==== Stored data
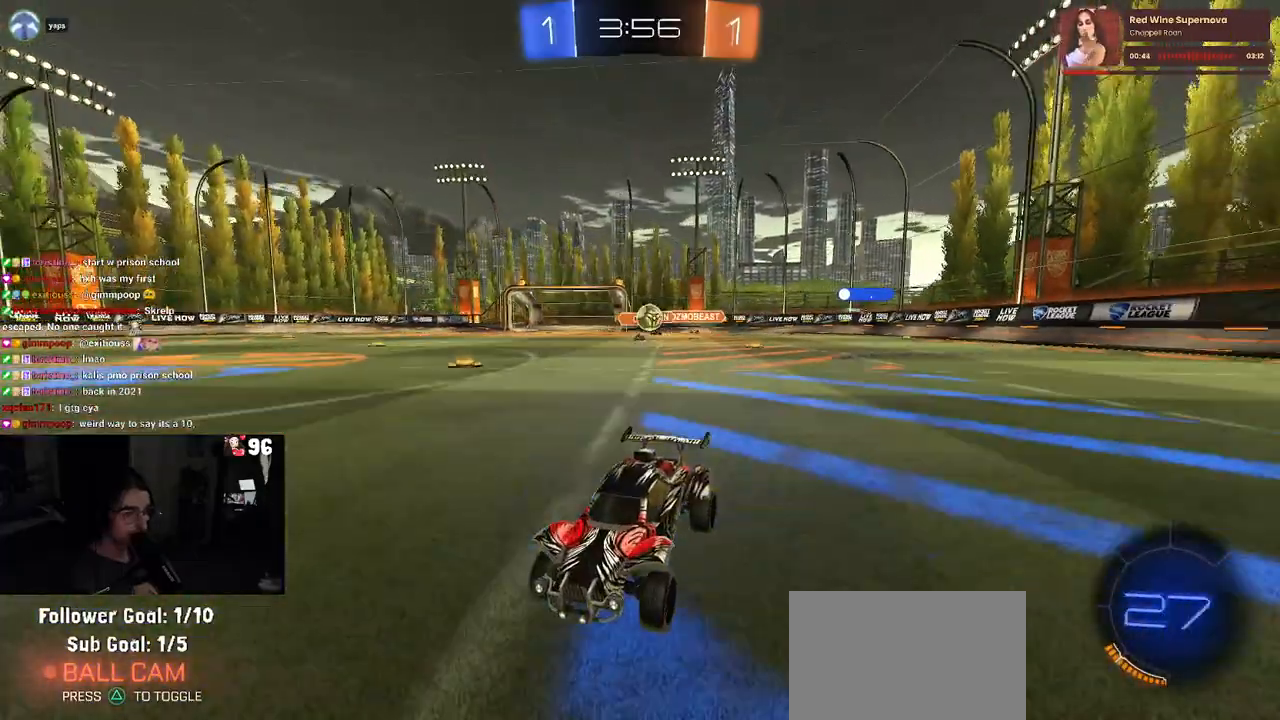
{"buttons": ["R2"], "left_stick": "left", "right_stick": "center", "events": [[183, "left_stick", "left"], [367, "left_stick", "center"], [433, "left_stick", "left"]]}
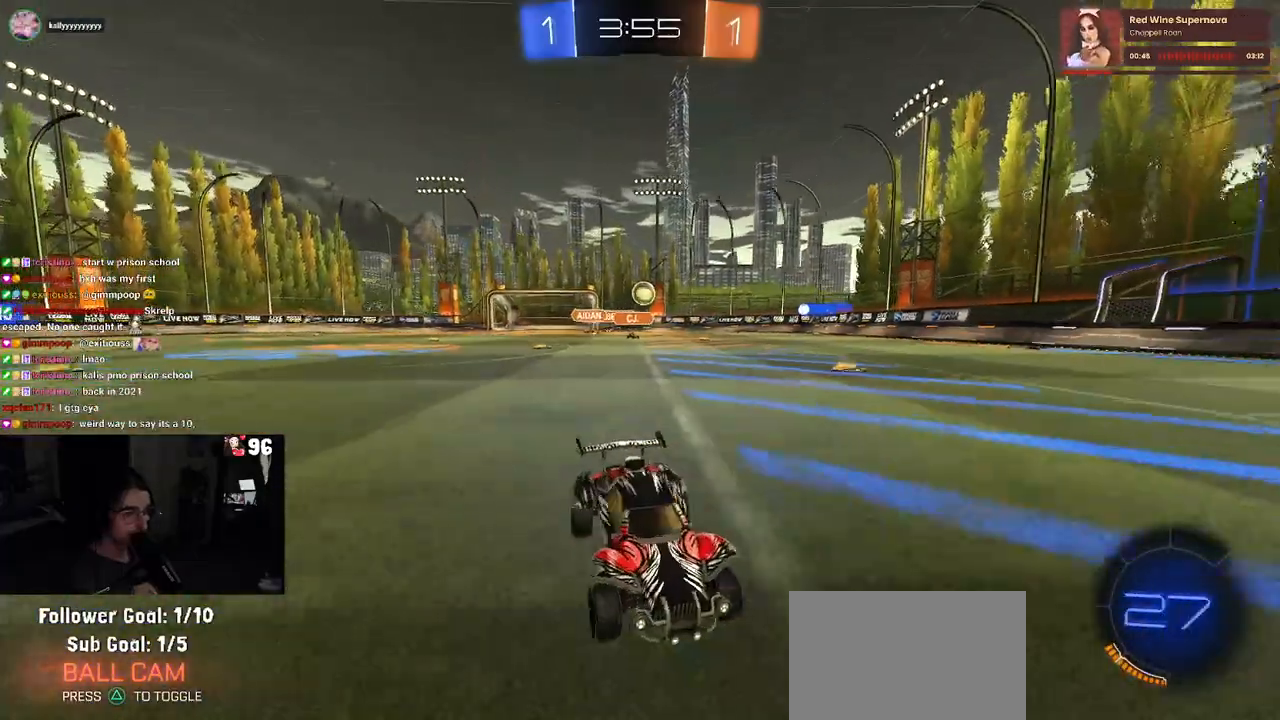
{"buttons": ["R2"], "left_stick": "center", "right_stick": "center", "events": [[150, "left_stick", "center"]]}
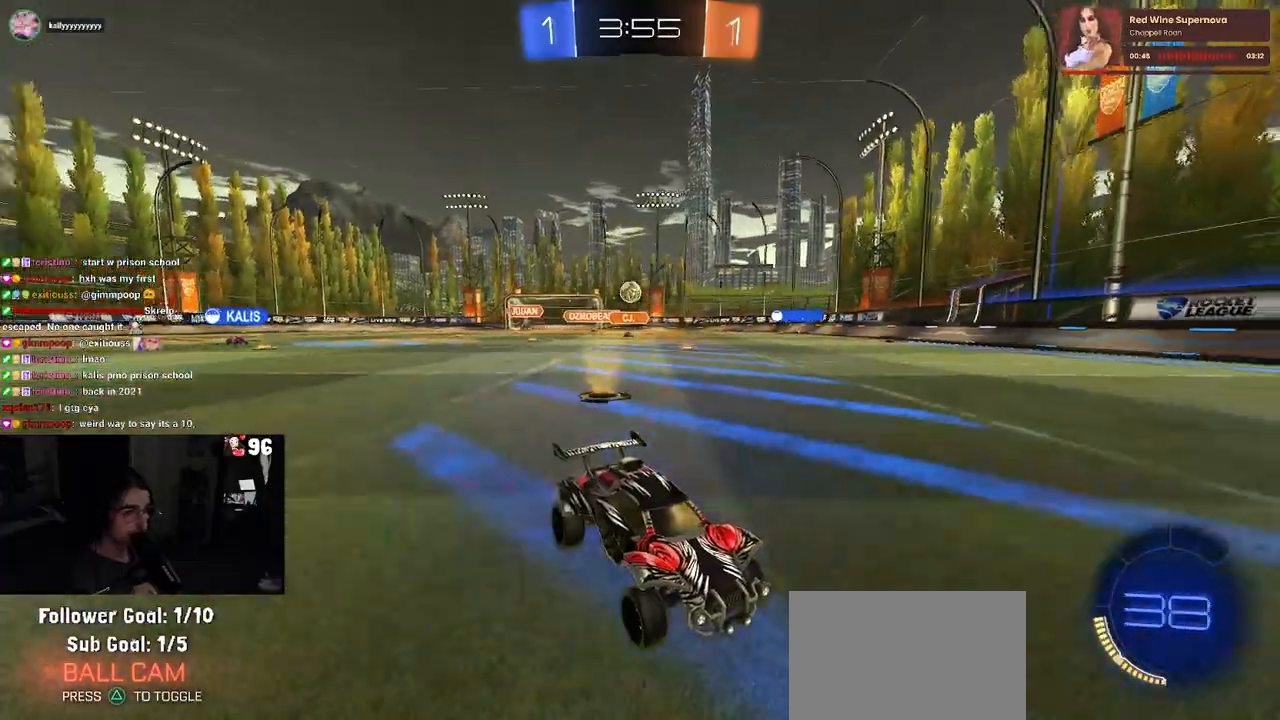
{"buttons": ["R2"], "left_stick": "center", "right_stick": "center", "events": [[217, "left_stick", "left"], [383, "left_stick", "center"]]}
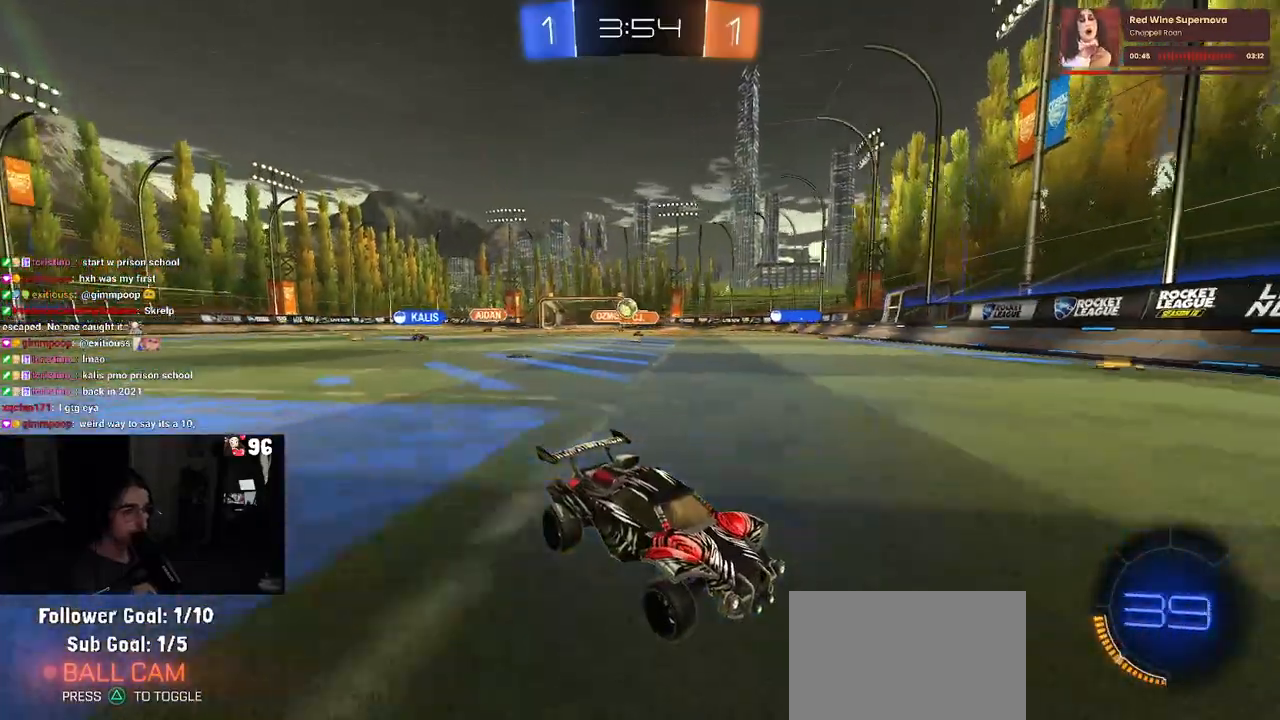
{"buttons": ["R2"], "left_stick": "right", "right_stick": "center", "events": [[83, "left_stick", "right"], [300, "SQUARE", "down"], [433, "SQUARE", "up"]]}
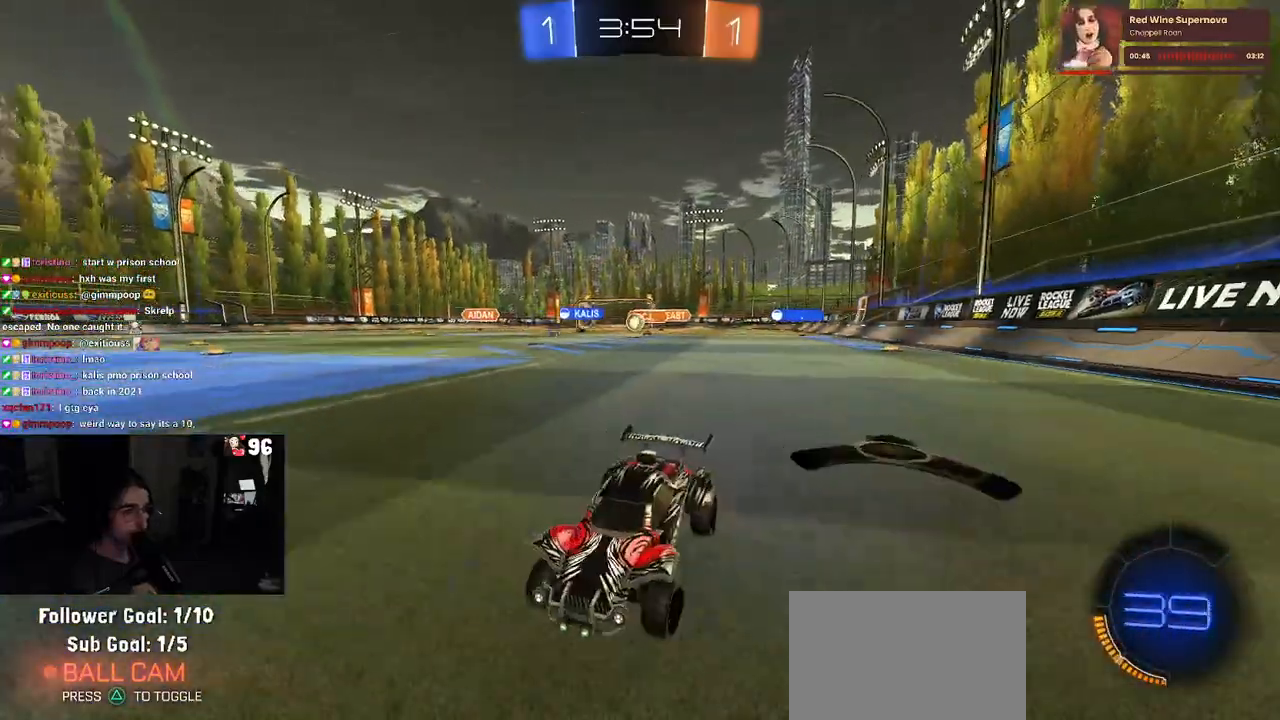
{"buttons": ["R2"], "left_stick": "right", "right_stick": "center", "events": []}
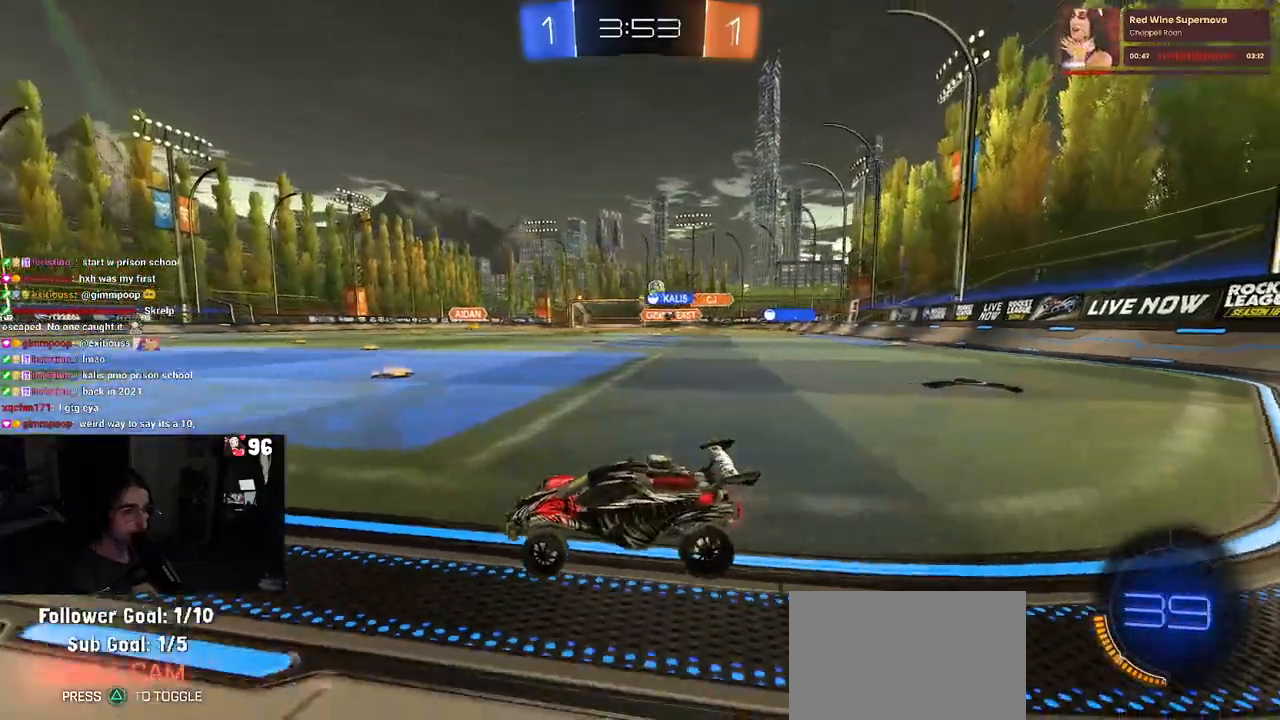
{"buttons": ["R2"], "left_stick": "right", "right_stick": "center", "events": []}
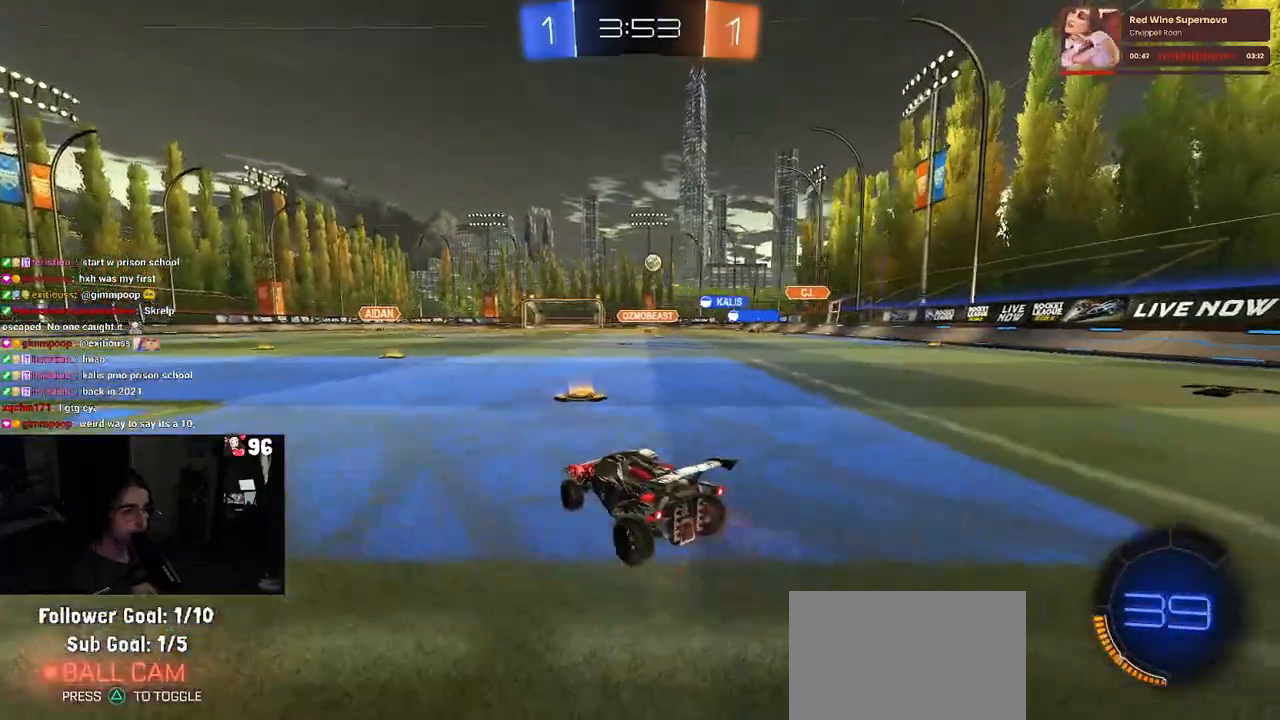
{"buttons": ["R2"], "left_stick": "up", "right_stick": "center", "events": [[367, "CROSS", "down"], [383, "left_stick", "up"], [450, "CROSS", "up"]]}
========
The answer must be an exact restatement of all the records, with no pictures included.

{"buttons": ["R2"], "left_stick": "left", "right_stick": "center", "events": [[183, "left_stick", "left"], [367, "left_stick", "center"], [433, "left_stick", "left"]]}
{"buttons": ["R2"], "left_stick": "center", "right_stick": "center", "events": [[150, "left_stick", "center"]]}
{"buttons": ["R2"], "left_stick": "center", "right_stick": "center", "events": [[217, "left_stick", "left"], [383, "left_stick", "center"]]}
{"buttons": ["R2"], "left_stick": "right", "right_stick": "center", "events": [[83, "left_stick", "right"], [300, "SQUARE", "down"], [433, "SQUARE", "up"]]}
{"buttons": ["R2"], "left_stick": "right", "right_stick": "center", "events": []}
{"buttons": ["R2"], "left_stick": "right", "right_stick": "center", "events": []}
{"buttons": ["R2"], "left_stick": "up", "right_stick": "center", "events": [[367, "CROSS", "down"], [383, "left_stick", "up"], [450, "CROSS", "up"]]}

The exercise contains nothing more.